[Tasks to complete]
A. Copy the passage on director compensation word for word, starting with "Lead Independent Director: Mr." and going on through "Arnold received $2,500.".
B. Repeat the rows word for word, starting with the first row and going on through the row that contains "Shipping Method：DHL UPS FEDEX EMS".

** Opening Quoted passage block **

Director: each of Messrs. Barnhart, Brooks, Lurio and Price received $20,000. Mr. Tirpak received $15,000. Messrs. Illes and Petito, and Ms. Arnold each received $8,333. Mr. Moschner received $3,333, which he elected to receive in Common Stock and was issued 2,299 shares.
 
 
Lead Independent Director: Mr. Barnhart received $25,000. Mr. Barnhart elected to receive this in Common Stock and was issued 19,175 shares.
 
 
Audit Committee: each of Messrs. Barnhart, Brooks and Price received $10,000.
 
 
Compensation Committee: each of Messrs. Barnhart and Price received $10,000. Mr. Petito received $2,500.
 
 
Nominating and Corporate Governance Committee: each of Messrs. Barnhart and Price received $10,000. Mr. Tirpak received $7,500 and Ms. Arnold received $2,500.
 
(5)
Amounts represent the aggregate fair value of Common Stock granted to the members of our Board of Directors during the fiscal year ended June 30, 2012.

Shareholder Communications with the Board of Directors

Our Board of Directors has established a formal process for shareholders to send communications to the Board of Directors or individual directors. Shareholders may send communications to the Board of Directors or individual directors by e-mail at corporatesecretary@usatech.com, or by mail at 100 Deerfield Lane, Suite 140, Malvern, Pennsylvania 19355, Attn: Corporate Secretary.

** Closing Quoted passage block **
** Opening Dataset extract block **

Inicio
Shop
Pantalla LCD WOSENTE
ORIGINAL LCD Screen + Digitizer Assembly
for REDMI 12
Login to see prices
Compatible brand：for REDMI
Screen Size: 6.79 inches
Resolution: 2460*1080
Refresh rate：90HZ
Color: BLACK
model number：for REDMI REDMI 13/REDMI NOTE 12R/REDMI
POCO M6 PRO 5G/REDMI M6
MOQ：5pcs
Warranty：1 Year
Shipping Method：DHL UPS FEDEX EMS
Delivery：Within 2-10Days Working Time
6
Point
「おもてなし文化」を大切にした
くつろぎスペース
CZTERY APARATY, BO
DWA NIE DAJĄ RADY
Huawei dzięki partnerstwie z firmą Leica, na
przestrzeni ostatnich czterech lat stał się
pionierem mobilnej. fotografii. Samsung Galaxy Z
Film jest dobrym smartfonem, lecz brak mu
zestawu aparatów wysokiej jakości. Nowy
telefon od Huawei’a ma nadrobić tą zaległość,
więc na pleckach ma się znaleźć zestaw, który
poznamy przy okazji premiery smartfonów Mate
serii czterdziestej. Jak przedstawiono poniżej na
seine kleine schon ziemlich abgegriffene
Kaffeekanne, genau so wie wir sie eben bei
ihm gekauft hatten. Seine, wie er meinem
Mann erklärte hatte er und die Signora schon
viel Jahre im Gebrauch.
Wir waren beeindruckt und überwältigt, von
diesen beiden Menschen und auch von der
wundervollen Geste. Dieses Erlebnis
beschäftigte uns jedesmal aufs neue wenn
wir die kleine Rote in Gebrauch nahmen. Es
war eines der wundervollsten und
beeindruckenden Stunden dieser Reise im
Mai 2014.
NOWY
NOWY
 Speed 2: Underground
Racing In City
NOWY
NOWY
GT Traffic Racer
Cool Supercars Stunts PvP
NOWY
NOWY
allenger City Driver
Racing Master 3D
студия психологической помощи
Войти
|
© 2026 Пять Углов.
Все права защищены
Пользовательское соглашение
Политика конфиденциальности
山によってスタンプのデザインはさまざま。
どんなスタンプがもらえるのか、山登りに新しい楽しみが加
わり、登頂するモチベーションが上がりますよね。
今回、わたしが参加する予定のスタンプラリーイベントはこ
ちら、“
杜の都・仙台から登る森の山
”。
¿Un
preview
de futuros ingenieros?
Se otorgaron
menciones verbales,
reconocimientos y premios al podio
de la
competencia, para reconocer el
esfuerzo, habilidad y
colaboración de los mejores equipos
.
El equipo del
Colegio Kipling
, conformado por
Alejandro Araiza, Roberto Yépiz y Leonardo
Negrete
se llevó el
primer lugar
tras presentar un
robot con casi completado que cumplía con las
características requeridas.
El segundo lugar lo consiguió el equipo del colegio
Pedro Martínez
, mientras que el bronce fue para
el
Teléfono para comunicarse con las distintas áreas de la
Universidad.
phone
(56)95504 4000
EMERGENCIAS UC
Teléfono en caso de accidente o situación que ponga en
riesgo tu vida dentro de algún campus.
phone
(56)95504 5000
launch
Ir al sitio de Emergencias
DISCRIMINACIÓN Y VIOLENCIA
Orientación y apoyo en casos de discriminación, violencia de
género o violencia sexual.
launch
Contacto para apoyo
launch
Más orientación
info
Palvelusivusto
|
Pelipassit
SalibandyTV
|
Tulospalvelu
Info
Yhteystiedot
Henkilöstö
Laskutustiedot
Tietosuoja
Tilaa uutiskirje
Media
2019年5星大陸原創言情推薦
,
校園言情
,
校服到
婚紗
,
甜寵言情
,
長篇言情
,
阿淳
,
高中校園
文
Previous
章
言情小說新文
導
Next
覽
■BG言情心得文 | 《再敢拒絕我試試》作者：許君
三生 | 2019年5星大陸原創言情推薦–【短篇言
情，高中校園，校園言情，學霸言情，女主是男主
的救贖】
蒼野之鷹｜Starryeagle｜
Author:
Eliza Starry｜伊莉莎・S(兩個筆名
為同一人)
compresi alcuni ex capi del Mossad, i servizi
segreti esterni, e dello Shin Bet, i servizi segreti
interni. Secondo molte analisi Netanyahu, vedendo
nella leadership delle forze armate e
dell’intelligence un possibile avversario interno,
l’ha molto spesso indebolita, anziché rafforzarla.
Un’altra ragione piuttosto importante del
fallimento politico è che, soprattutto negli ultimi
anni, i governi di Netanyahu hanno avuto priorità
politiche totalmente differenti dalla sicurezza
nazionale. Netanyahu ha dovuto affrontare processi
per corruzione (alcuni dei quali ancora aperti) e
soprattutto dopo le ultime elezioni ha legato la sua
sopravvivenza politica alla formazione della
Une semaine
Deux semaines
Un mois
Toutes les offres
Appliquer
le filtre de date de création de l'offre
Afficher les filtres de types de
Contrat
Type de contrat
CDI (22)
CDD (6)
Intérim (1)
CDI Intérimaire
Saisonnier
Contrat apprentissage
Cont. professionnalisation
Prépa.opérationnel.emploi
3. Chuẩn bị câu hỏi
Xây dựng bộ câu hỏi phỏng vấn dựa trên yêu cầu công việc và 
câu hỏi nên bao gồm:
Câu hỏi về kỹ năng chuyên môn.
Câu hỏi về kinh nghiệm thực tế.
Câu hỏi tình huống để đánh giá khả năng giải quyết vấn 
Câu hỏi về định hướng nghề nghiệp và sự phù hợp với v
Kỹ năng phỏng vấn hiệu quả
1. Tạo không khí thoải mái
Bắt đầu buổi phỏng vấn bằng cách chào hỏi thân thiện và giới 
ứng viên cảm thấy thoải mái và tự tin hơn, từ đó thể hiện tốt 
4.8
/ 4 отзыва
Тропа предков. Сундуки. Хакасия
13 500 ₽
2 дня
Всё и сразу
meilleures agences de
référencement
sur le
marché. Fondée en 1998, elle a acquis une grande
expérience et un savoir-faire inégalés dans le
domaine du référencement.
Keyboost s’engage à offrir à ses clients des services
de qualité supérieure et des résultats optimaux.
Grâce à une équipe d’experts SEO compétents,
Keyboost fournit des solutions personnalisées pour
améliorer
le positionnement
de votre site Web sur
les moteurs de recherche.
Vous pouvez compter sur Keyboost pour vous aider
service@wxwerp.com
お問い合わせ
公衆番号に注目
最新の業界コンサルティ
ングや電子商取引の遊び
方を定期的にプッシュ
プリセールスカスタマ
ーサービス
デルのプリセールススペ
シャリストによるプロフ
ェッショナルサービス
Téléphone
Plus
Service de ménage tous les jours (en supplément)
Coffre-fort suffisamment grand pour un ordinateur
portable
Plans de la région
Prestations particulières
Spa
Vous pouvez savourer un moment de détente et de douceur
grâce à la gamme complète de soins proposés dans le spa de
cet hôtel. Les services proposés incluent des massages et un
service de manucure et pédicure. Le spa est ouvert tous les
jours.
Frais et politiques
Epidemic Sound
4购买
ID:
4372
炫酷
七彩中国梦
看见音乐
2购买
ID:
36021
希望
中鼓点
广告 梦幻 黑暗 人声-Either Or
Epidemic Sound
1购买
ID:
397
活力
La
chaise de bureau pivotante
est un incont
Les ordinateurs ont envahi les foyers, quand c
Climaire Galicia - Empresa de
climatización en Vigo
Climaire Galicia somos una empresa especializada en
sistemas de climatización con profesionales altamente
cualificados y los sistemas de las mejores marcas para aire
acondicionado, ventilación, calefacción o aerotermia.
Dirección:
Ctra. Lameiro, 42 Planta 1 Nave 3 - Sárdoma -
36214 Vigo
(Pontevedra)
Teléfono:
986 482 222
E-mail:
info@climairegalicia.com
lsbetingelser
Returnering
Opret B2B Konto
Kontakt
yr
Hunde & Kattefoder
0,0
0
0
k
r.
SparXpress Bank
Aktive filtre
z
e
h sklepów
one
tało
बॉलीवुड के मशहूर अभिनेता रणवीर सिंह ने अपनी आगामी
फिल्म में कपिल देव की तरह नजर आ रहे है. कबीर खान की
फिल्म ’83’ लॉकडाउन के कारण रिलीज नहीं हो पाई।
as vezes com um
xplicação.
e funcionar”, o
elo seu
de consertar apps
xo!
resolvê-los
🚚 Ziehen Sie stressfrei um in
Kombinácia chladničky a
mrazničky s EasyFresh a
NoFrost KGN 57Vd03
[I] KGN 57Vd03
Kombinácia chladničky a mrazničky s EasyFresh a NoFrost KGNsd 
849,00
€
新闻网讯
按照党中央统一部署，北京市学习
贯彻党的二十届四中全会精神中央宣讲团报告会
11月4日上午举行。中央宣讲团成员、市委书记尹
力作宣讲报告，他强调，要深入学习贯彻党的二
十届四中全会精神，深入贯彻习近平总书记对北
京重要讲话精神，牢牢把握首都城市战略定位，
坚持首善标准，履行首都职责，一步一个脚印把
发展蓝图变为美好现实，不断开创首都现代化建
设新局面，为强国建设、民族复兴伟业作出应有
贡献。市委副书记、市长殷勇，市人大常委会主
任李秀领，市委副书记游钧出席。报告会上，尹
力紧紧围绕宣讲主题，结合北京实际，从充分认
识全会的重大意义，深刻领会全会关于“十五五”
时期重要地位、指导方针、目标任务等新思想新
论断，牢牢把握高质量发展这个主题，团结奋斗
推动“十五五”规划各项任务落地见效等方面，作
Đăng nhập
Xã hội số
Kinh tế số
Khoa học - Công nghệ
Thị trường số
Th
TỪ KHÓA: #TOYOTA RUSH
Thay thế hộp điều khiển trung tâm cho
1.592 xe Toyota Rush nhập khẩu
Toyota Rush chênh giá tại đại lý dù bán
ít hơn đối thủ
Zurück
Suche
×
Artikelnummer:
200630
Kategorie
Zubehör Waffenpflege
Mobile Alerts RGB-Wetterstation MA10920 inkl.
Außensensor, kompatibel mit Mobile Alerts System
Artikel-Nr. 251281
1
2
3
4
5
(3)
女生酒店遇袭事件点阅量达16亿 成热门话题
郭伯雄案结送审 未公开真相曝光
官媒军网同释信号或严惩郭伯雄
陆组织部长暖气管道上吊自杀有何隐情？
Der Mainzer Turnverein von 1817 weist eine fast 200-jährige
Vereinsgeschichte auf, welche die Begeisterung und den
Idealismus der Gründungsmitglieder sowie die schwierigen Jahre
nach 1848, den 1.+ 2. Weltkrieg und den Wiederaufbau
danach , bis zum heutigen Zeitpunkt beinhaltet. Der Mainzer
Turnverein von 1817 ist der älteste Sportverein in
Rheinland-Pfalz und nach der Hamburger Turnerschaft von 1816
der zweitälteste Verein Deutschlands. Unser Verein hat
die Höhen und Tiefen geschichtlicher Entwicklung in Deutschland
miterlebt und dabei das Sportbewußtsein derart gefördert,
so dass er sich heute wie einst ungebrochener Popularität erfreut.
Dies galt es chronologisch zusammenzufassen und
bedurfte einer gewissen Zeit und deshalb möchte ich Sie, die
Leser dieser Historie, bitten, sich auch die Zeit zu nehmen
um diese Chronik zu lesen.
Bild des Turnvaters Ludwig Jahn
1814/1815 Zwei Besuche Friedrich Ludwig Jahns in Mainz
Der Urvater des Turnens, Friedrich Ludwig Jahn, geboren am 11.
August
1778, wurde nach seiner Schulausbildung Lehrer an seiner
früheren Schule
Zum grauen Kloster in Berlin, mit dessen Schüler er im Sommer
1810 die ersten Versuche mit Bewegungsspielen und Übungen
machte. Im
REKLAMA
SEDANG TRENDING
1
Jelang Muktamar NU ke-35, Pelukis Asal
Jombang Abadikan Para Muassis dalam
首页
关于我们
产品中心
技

** Closing Dataset extract block **

[Answers to the exercises]
A.
Lead Independent Director: Mr. Barnhart received $25,000. Mr. Barnhart elected to receive this in Common Stock and was issued 19,175 shares.
 
 
Audit Committee: each of Messrs. Barnhart, Brooks and Price received $10,000.
 
 
Compensation Committee: each of Messrs. Barnhart and Price received $10,000. Mr. Petito received $2,500.
 
 
Nominating and Corporate Governance Committee: each of Messrs. Barnhart and Price received $10,000. Mr. Tirpak received $7,500 and Ms. Arnold received $2,500.

B.
Inicio
Shop
Pantalla LCD WOSENTE
ORIGINAL LCD Screen + Digitizer Assembly
for REDMI 12
Login to see prices
Compatible brand：for REDMI
Screen Size: 6.79 inches
Resolution: 2460*1080
Refresh rate：90HZ
Color: BLACK
model number：for REDMI REDMI 13/REDMI NOTE 12R/REDMI
POCO M6 PRO 5G/REDMI M6
MOQ：5pcs
Warranty：1 Year
Shipping Method：DHL UPS FEDEX EMS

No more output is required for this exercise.